Imagine future user-interface to software including industrial AI apps where you can ask natural language questions or give instructions including focusing details and aspects like plant location, timeframe, description, or status. And get natural language answers that includes explanatory details like engineering unit, plant location, timeframe, description, and status – numerically and graphically on a scale. And, automatically converted to the engineering unit you asked for. This requires a contextual industrial data fabric you should start building today.

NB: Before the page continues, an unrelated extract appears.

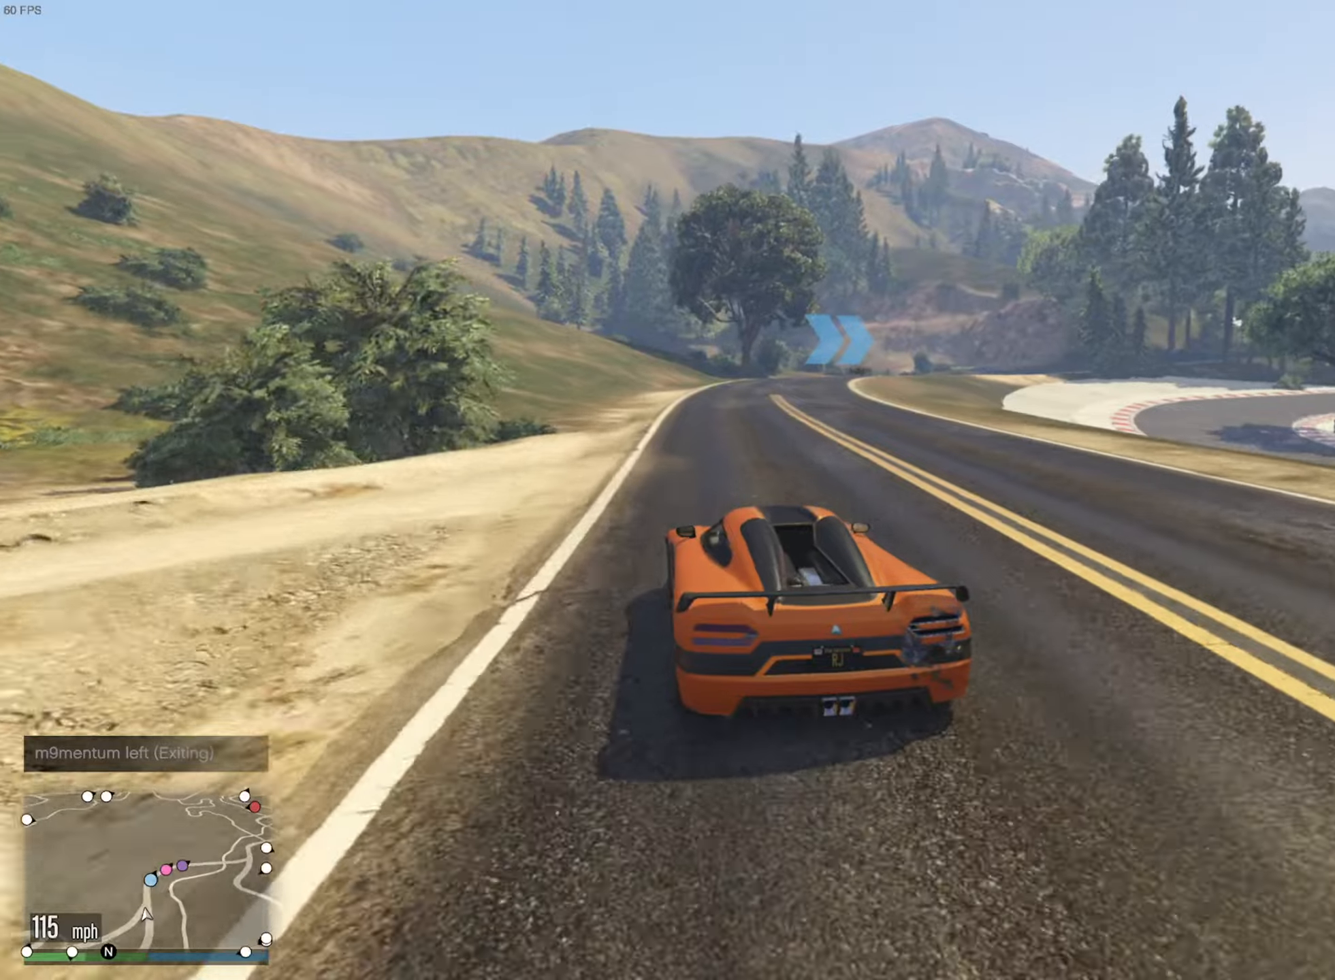
{"buttons": ["R2"], "left_stick": "center", "right_stick": "center", "events": [[167, "left_stick", "down-right"], [317, "left_stick", "center"]]}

What is required of modern automation systems to bring these benefits today and lay the groundwork for realistic use of LLM and generative AI in future plant operations. What are the recommendations? Here are my personal thoughts:
Data Context
Until now, data in software is mostly presented without relevant context. This is true for safety dashboard software, sustainability and energy management software, reliability and maintenance software, as well as production and quality software. Making a good decision therefore requires additional manual information lookup (other software, web, and documents) and requests (from colleagues). The vision is that of all personnel receiving data in-context. The enabler is metadata. Metadata is ‘data about the data’ which either directly helps decision making or enables apps to automatically cross reference other data sources to aid in the decision making by providing additional detail. The result of fast, correct, decisions is improved plant safety, sustainability, reliability, and production.
Metadata matters
Metadata
Metadata provides context to the data. For instance, a sensor for flow measurement provides a value which is the measurement data itself, like ‘10.13’. But that number means nothing on its own, without context for the receiving application. That is, data taken out of context has no meaning. Metadata gives the data-value context such as the engineering unit is ‘m3/h’. The tag name is ‘51-FT-201’. Timestamp that the value was sampled on ‘15 of August 2024 at 11:28 and 53 seconds’ – which software use to establish sequence of events and for root cause analysis to distinguish values which are cause from values which are effect. Other metadata is the measurement status such as validity ‘Good’ or ‘Bad’ and if it is limited ‘High’ or ‘Low’ – which software and humans use to determine if the data-value can be used for control, safety, machinery protection, or algorithm training etc. The plant location takes a machine-readable form similar to a URL such as plant/area/unit/equipment but can be presented graphically like a tree or in natural language such as ‘the Austin plant, the utilities area, in the boilers process unit, and it sits on pump-02’ and the description tells this measurement is the ‘feed water flow for pump #2’ – which helps humans and AI apps “connect the dots” by automatically cross-referencing other data sources. Its scale is ‘0 – 100’ so software can display it as a needle gauge or a trend chart etc. And there are many more metadata items like data type, permissions, and update period used among the software apps.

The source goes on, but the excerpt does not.